Smith ne cherche jamais à séduire une élite ; il interroge la ville, capte ses impulsions, fait du vêtement un langage partagé. En 1983, il s’entoure de James Wines et du curateur Cunningham Cameron pour une collection qui fusionne mode, art et musique, une initiative qui, bien plus tard, sera saluée comme un manifeste au Cooper Hewitt. Les collaborations se multiplient alors :
- Keith Haring, dont les illustrations électrisent les tissus,
- Juan Downey et Nam June Paik, figures majeures de l’art contemporain, qui participent à cette effervescence,
- Billy T. Jones et Dianne McIntyre, chorégraphes qui réinventent la notion même de défilé.

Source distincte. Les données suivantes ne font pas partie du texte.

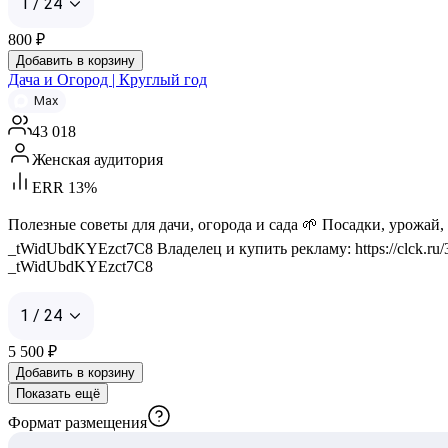
1 / 24
800
₽
Добавить в корзину
Дача и Огород | Круглый год
Max
43 018
Женская аудитория
ERR 13%
Полезные советы для дачи, огорода и сада 🌱 Посадки, урожай,
_tWidUbdKYEzct7C8 Владелец и купить рекламу: https://clck.ru/3Q
_tWidUbdKYEzct7C8
1 / 24
5 500
₽
Добавить в корзину
Показать ещё
Формат размещения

Mais l’exploration de Smith ne s’arrête pas au style. Il voit dans le vêtement un outil d’émancipation, un terrain d’expérimentation sociale. On est loin des vitrines figées de la haute couture : chaque collection traduit un souffle, une diversité vécue au quotidien, depuis la conception jusqu’aux campagnes. L’exposition « Willi Smith : Street Couture » en 2020, portée par Gucci et Target, vient saluer cette aventure pionnière. Impossible d’imaginer la mode urbaine actuelle sans ce précédent qui a ouvert la voie à tant d’audaces et de croisements créatifs.

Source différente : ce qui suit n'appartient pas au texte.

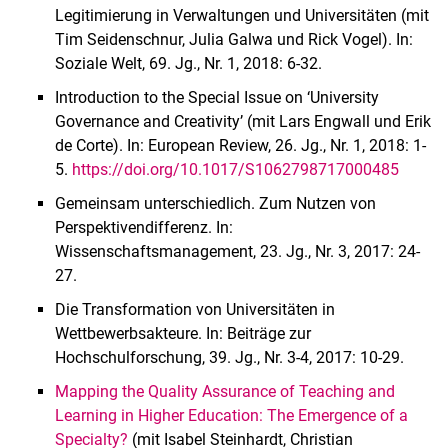
Legitimierung in Verwaltungen und Universitäten (mit
Tim Seidenschnur, Julia Galwa und Rick Vogel). In:
Soziale Welt, 69. Jg., Nr. 1, 2018: 6-32.
Introduction to the Special Issue on ‘University
Governance and Creativity’ (mit Lars Engwall und Erik
de Corte). In: European Review, 26. Jg., Nr. 1, 2018: 1-
5.
https://doi.org/10.1017/S1062798717000485
Gemeinsam unterschiedlich. Zum Nutzen von
Perspektivendifferenz. In:
Wissenschaftsmanagement, 23. Jg., Nr. 3, 2017: 24-
27.
Die Transformation von Universitäten in
Wettbewerbsakteure. In: Beiträge zur
Hochschulforschung, 39. Jg., Nr. 3-4, 2017: 10-29.
Mapping the Quality Assurance of Teaching and
Learning in Higher Education: The Emergence of a
Specialty?
(mit Isabel Steinhardt, Christian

L’héritage Willi Smith : influences et inspirations dans le streetwear d’aujourd’hui
L’impact de Willi Smith déborde le cadre de sa propre époque. Sa vision, ancrée dans la liberté et l’inclusivité, irrigue aujourd’hui encore la création mondiale et façonne l’esprit du streetwear. Les grandes marques comme Supreme, Nike, Adidas ou Tommy Hilfiger reprennent à leur compte ce désir de décloisonner, d’ouvrir la mode à tous. Chez Off-White avec Virgil Abloh, chez Adidas puis Louis Vuitton avec Pharrell Williams, l’inspiration Smith est revendiquée : un vêtement qui traverse les genres, relie les générations, s’inspire de la rue et la célèbre.
L’écho de Smith se fait sentir au-delà des choix de coupe ou de matières. Il infuse la volonté de dépasser les barrières, de mêler luxe et culture populaire, de multiplier les passerelles entre mode, musique et art. Les collaborations, devenues la norme dans l’industrie, prolongent une dynamique que WilliWear avait déjà posée dans les années 1980. Et la pop culture s’en empare : des séries comme The Fresh Prince of Bel-Air ou Atlanta, des films tels que Do the Right Thing ou La Haine, font du streetwear un véritable langage social.
Sur les tapis rouges comme dans la rue, des figures comme Zendaya, Brad Pitt, Donald Glover s’affichent dans des looks hérités de cette tradition. Aujourd’hui, le streetwear ne se contente plus d’être une tendance : il s’impose comme la colonne vertébrale d’une identité urbaine, créative et mondialisée. L’héritage Willi Smith, loin de se dissoudre, continue d’alimenter l’avant-garde et d’inspirer chaque nouvelle mutation de la mode citadine, preuve qu’un geste visionnaire peut, des décennies plus tard, changer durablement la silhouette des villes.